C’est à toi, Dieu Paraclet, que nous adressons ces supplications.

Nous te demandons de nous renouveler de tes saints dons,

De reposer sur nous comme sur les Apôtres au cénacle.

Répands sur nous tes charismes,

Remplis-nous de la sagesse de ta doctrine,

Fais de nous les temples de ta gloire,

Enivre-nous du breuvage de ta grâce.

Donne-nous de vivre pour Toi,

De Te donner notre consentement

Et de T’adorer,

Toi le Pur et le Saint, Dieu, Esprit Paraclet »14.

© Traduction de ZENIT

1 Gaudium et spes, 4.

2 St Grégoire Le Grand, Homélies sur Ezéchiel 1.7, 8.

3 Lumen gentium, 22.

4 Baudouin de Forde, Archevêque de Canterbury, Traités, 6 (PL 204, 466).

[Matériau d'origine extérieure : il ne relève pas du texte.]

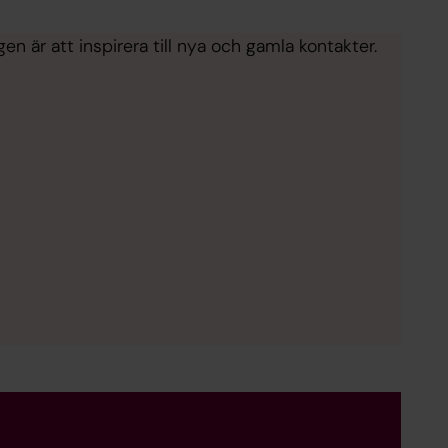
n är att inspirera till nya och gamla kontakter.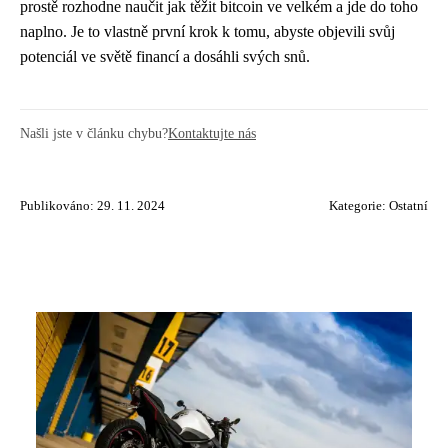
prostě rozhodne naučit jak těžit bitcoin ve velkém a jde do toho
naplno. Je to vlastně první krok k tomu, abyste objevili svůj
potenciál ve světě financí a dosáhli svých snů.
Našli jste v článku chybu?
Kontaktujte nás
Publikováno: 29. 11. 2024
Kategorie:
Ostatní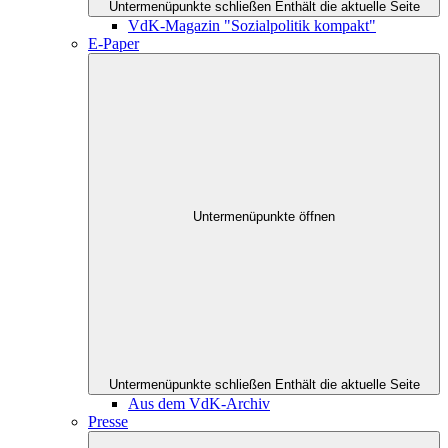
Untermenüpunkte schließen
Enthält die aktuelle Seite
VdK-Magazin "Sozialpolitik kompakt"
E-Paper
Untermenüpunkte öffnen
Untermenüpunkte schließen
Enthält die aktuelle Seite
Aus dem VdK-Archiv
Presse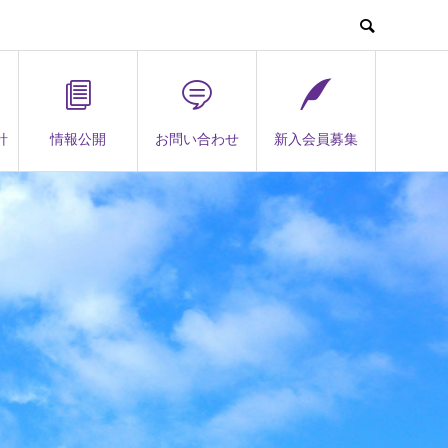
針
情報公開
お問い合わせ
新入会員募集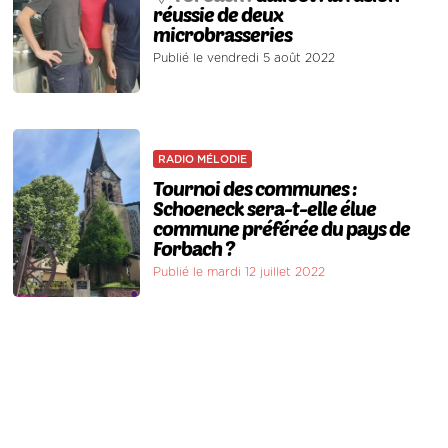
réussie de deux
microbrasseries
Publié le vendredi 5 août 2022
RADIO MÉLODIE
Tournoi des communes :
Schoeneck sera-t-elle élue
commune préférée du pays de
Forbach ?
Publié le mardi 12 juillet 2022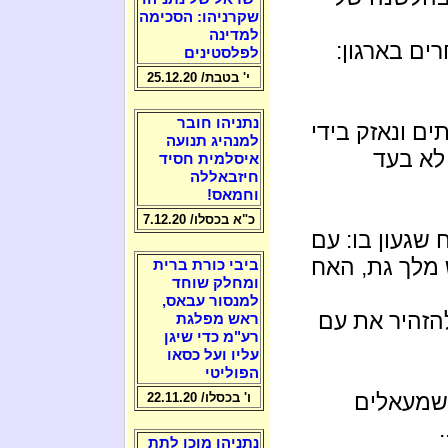
שקרניהו: הסכימה
למדינה
ים בארגון:
לפלסטינים
י' בטבת/ 25.12.20
נתניהו חובר
ם ונאזק בידי
למנהיג תנועה
 לא בעד
איסלמית חסיד
חיזבאללה
וחמאס!
כ"א בכסלו/ 7.12.20
געון בו: עם
 מלך גת, האח
ביבי כורת ברית
ומחלק שוחד
למנסור עבאס,
הזהיר את עם
ראש מפלגת
רע"מ כדי שיגן
עליו ועל כסאו
הפוליטי
ישמעאלים
ו' בכסלו/ 22.11.20
נתניהו מוכן לתת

5 Cf. St. Ignace de Loyola, Exercices spirituels, quatrième semaine (ed. BAC, Madrid 1963, pp. 262 ss).

6 Cf. G. Bottereau, Indifférence, dans « Dictionnaire de Spiritualité , vol 7, coll. 1688 ss »

7 St. Ignace de Loyola, Constitutions, 141. 414 (ed. cit, pp. 452.503).

8 Cf. Guillaume de St. Thierry, Le miroir de la foi, 61 (SCh 301, p. 128).

9 Diadoque de Photicé, Cent chapitres, 28 (SCh 5, pp. 87 ss.).

10 Thomas de Celano, Vita prima, 22 (FF, 356).

11 St. Ambroise, Sur l’Esprit Saint, III, 4, 21 ; Sur les sacrements, I, 6, 22.

12 St. Thomas d’Aquin, Sur la Lettre aux Galates, c.V, lez.5, n.318 ; lez. 7, n. 340.

13 Eusèbe de Césarée, Histoire ecclésiastique, V, 24, 5.

14 Pontificale Syrorum, in E.-P. Siman, L’expérience de l’Esprit, cit., p.309.